Virada na reta final

Nos braços da imensa torcida, que acolheu o time após impulsionar o programa de sócios, Vasco dribla a crise e encerra a temporada em alta

Por O Dia

O Vasco terminou o ano nos braços da torcida, com o Maracanã lotado no empate com a Chapecoense, rumo aos 200 mil sócios e o quádruplo da arrecadação mensal no programa — cerca de R$ 4 milhões. Mas o alívio pela permanência na Série A do Campeonato Brasileiro e a classificação para a Copa Sul-Americana foram 'prêmios' aquém da tradição do clube.

No ano em que completou 121 anos, o Vasco enfrentou uma de suas maiores crises financeiras. Com o orçamento restrito e frequentes atrasos de salário, o presidente Alexandre Campello apostou na permanência de Alberto Valentim. Os reforços modestos como Cláudio Winck, Cáceres, Lucas Mineiro, Bruno César e Ribamar não empolgaram.

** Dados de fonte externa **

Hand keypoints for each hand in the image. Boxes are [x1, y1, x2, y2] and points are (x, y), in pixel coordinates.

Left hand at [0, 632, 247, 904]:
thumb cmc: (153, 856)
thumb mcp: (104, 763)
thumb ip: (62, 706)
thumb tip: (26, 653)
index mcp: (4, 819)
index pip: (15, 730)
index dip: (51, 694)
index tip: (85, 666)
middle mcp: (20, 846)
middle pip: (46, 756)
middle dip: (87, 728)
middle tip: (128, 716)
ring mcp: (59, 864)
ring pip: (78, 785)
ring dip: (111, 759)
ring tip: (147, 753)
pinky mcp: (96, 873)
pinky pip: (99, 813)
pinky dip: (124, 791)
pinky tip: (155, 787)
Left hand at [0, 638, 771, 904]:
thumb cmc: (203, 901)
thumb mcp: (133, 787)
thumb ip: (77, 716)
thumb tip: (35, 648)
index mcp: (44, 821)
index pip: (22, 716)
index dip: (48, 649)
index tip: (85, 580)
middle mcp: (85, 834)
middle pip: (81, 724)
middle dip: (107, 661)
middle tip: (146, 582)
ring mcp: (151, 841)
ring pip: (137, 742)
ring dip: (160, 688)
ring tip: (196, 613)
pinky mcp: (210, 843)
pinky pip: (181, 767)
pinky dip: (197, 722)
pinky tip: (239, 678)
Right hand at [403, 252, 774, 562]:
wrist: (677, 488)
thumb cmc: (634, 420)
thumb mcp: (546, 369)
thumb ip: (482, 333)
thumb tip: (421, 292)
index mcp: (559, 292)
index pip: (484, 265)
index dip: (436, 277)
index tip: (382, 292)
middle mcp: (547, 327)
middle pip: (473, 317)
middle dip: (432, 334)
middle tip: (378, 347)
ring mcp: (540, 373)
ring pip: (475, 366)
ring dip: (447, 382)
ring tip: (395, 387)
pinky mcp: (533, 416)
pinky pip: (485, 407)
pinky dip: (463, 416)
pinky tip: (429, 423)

Ainda assim, a equipe fez boa campanha no Carioca e conquistou a Taça GB, embora a irresponsável disputa com o Fluminense pelo Setor Sul da arquibancada do Maracanã quase tenha terminado em tragédia. O cenário de guerra fora do estádio manchou a final. Mas Valentim não resistiu ao vice-campeonato para o Flamengo. Vice-campeão da Copinha pelo Vasco, Marcos Valadares trocou o comando da equipe sub-20 pelo time principal.

O resultado foi desastroso. Sem o respaldo dos jogadores mais experientes, ele apostou em nomes da base que conhecia bem e ousou nos esquemas adotados. Na breve passagem, o interino deixou o Vasco na lanterna do Brasileiro após quatro rodadas.

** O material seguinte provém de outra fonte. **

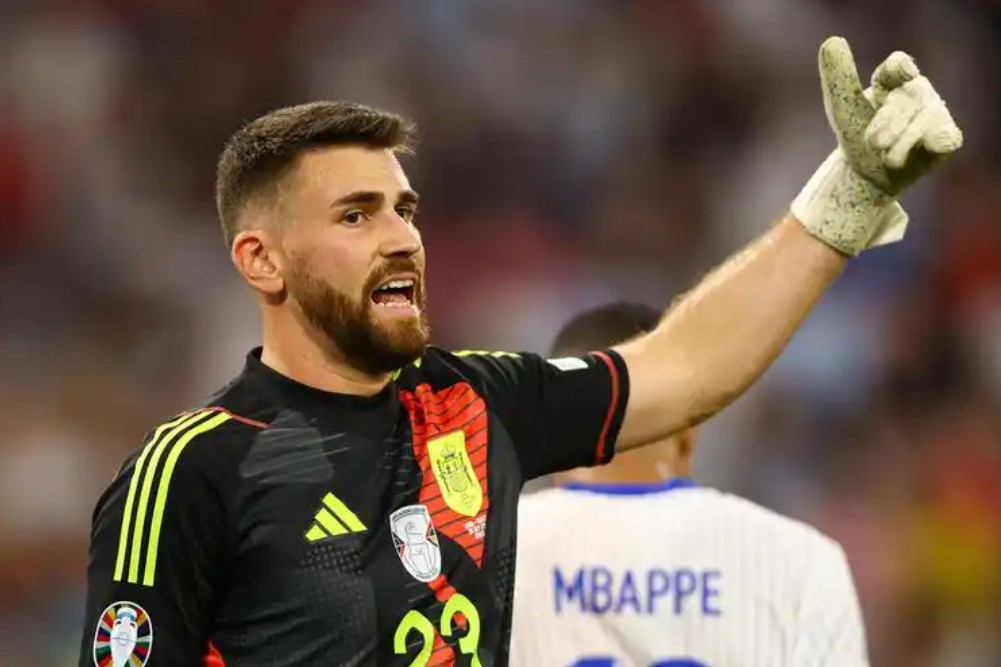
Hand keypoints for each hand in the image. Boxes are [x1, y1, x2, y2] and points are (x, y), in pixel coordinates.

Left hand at [792, 37, 962, 255]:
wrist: (866, 173)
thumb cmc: (855, 133)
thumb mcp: (842, 106)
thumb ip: (839, 77)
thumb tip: (833, 41)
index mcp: (890, 81)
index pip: (896, 67)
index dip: (900, 68)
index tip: (905, 72)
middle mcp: (916, 92)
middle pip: (905, 102)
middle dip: (888, 124)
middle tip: (874, 144)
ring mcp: (933, 114)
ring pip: (924, 123)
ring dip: (902, 143)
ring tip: (887, 159)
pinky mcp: (945, 138)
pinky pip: (948, 136)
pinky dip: (942, 139)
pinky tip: (935, 143)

De volta à Colina, onde teve a primeira grande chance na carreira como auxiliar do técnico Antônio Lopes, na década de 1980, Vanderlei Luxemburgo foi a aposta do presidente Alexandre Campello para salvar o ano.

Com muito trabalho pela frente, Luxa cobrou comprometimento e travou batalha com os jogadores acima do peso, entre eles Maxi López, xodó da torcida, que deixaria o clube via Justiça do Trabalho. Ao aglutinar os medalhões, o treinador driblou as limitações do elenco e recompensou a torcida com a descoberta de Talles Magno, que se tornou peça-chave na campanha de recuperação do Vasco.

A precoce queda na quarta fase da Copa do Brasil para o Santos reiterou a teoria de Luxa de focar no Brasileiro e se distanciar da zona da confusão. Fora de campo, a torcida fez bonito, bateu as metas de doação de mais de R$ 2 milhões para a construção do CT na Barra da Tijuca e encaminha o aumento no quadro social para 200 mil pessoas. Certamente, os vascaínos desejam um 2020 que faça jus à tradição do clube.